A portrait of impressionist painter Claude Monet in 1901. Monet once owned a sculpture of a cat that has recently resurfaced after years of being lost.

Impressionist painter Claude Monet in 1901. Monet once owned a sculpture of a cat that has recently resurfaced after years of being lost.
Image credit: Shutterstock

Art historians interested in Claude Monet have taken down their “LOST CAT” signs stapled to light poles and bulletin boards across the U.S. Only kidding. But the glazed biscuit cat from Japan, which once belonged to Monet, has indeed been discovered after years of searching for it, according to The Art Newspaper.

The cat sculpture resembles a cat curled up, and was often placed on top of a pillow on Monet’s dining room couch. Art historians speculate that it was likely given to Monet by a friend.

After the artist passed away in 1926, the cat sculpture was given to Monet’s son, Michel. Decades after Michel’s own death, the feline sculpture disappeared. For decades, the whereabouts of Monet’s beloved Japanese kitty were unknown, though socialite Pauline Howard-Johnson recalled the cat sitting in Michel’s home before he was killed in a car accident in 1966.

However, in 2011, art historians learned that Michel—previously thought to have been childless—had an illegitimate daughter, Rolande Verneiges, who Michel often gifted artworks to.

The cat and other artworks were passed down to Verneiges and then from heir to heir until 2008, when one of the heirs decided to sell some of the art at Christie’s Hong Kong, including the biscuit pottery cat. Other pieces sold included a series of poplar tree paintings, Japanese prints, photographs, and terracotta prints.

According to The Art Newspaper, the sale “fetched a total of HK $85.5m (US $10.9m).” But the Japanese art dealer who bought the cat, among other items, donated the biscuit cat to the Fondation Claude Monet.

The cat and many of Monet’s other items are now happily home in Monet’s old dining room in Giverny, France, for visitors to see. The cat again sits on the couch, this time under one of Monet’s other Japanese paintings—an eagle swooping down.

---

◆ **Exercise**
Please copy the Monet cat article word for word, starting with "Art historians interested" and going on through "accident in 1966.". Work only from the Monet cat article.

◆ **Data records**

---

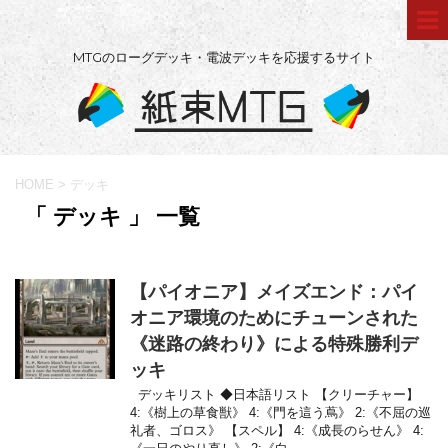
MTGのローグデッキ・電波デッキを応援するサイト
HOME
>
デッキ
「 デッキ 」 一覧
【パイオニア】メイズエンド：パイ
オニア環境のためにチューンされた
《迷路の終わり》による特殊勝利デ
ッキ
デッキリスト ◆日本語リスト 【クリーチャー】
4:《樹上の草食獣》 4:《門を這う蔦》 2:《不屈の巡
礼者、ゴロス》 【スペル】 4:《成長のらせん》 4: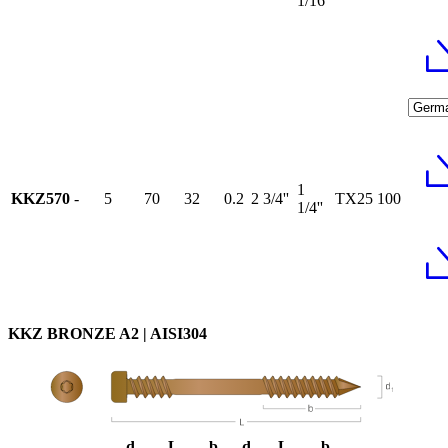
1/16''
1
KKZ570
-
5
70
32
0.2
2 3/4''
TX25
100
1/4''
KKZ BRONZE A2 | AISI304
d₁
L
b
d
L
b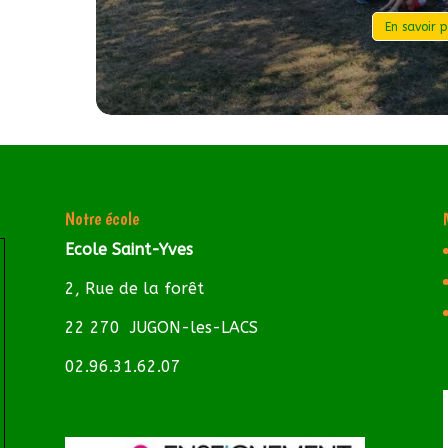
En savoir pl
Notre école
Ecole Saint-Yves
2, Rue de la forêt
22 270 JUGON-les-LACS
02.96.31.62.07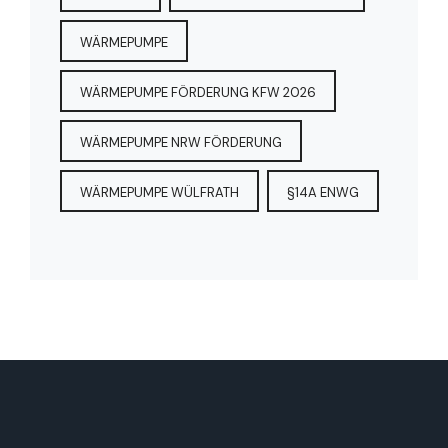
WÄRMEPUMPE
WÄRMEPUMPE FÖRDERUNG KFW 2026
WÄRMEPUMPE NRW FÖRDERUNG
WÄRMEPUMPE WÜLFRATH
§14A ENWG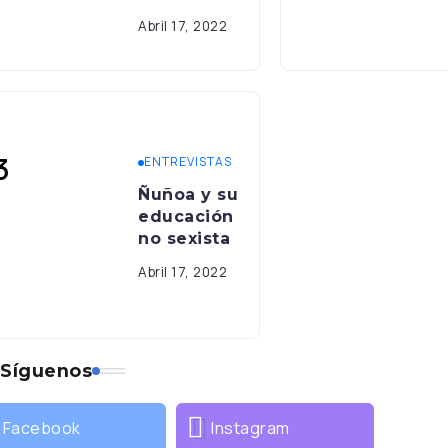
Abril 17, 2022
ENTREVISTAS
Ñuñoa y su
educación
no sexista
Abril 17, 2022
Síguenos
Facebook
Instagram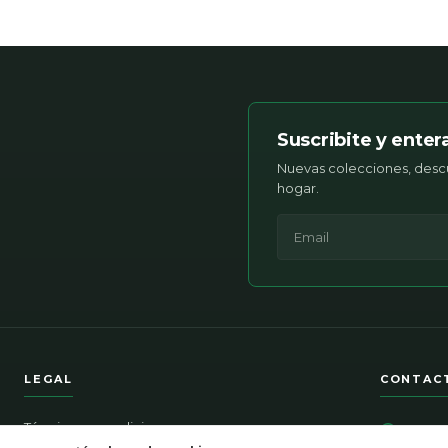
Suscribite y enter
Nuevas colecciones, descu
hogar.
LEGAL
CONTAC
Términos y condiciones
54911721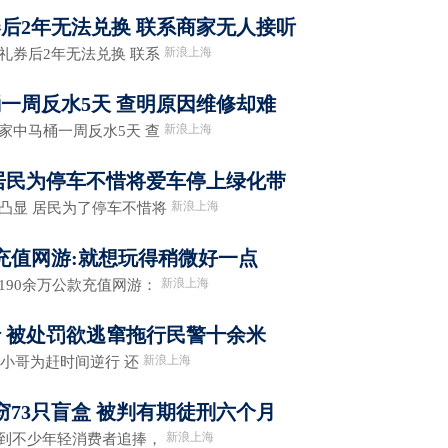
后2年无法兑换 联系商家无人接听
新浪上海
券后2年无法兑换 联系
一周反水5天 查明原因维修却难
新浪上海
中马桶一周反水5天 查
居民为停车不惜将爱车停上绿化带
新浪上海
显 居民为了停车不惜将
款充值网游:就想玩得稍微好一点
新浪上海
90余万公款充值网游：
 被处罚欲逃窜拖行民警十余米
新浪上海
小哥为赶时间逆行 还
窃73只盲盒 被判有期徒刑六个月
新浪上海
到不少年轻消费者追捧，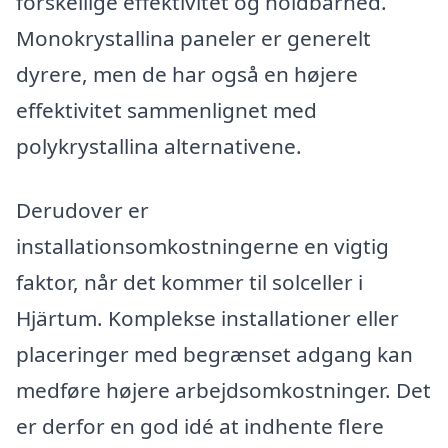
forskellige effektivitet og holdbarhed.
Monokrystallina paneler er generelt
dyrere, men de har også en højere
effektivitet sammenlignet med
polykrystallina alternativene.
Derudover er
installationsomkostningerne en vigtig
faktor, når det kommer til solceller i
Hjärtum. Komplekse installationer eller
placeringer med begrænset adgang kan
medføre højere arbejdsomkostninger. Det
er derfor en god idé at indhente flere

---

◆ **Response area**
Art historians interested in Claude Monet have taken down their “LOST CAT” signs stapled to light poles and bulletin boards across the U.S. Only kidding. But the glazed biscuit cat from Japan, which once belonged to Monet, has indeed been discovered after years of searching for it, according to The Art Newspaper.

The cat sculpture resembles a cat curled up, and was often placed on top of a pillow on Monet’s dining room couch. Art historians speculate that it was likely given to Monet by a friend.

After the artist passed away in 1926, the cat sculpture was given to Monet’s son, Michel. Decades after Michel’s own death, the feline sculpture disappeared. For decades, the whereabouts of Monet’s beloved Japanese kitty were unknown, though socialite Pauline Howard-Johnson recalled the cat sitting in Michel’s home before he was killed in a car accident in 1966.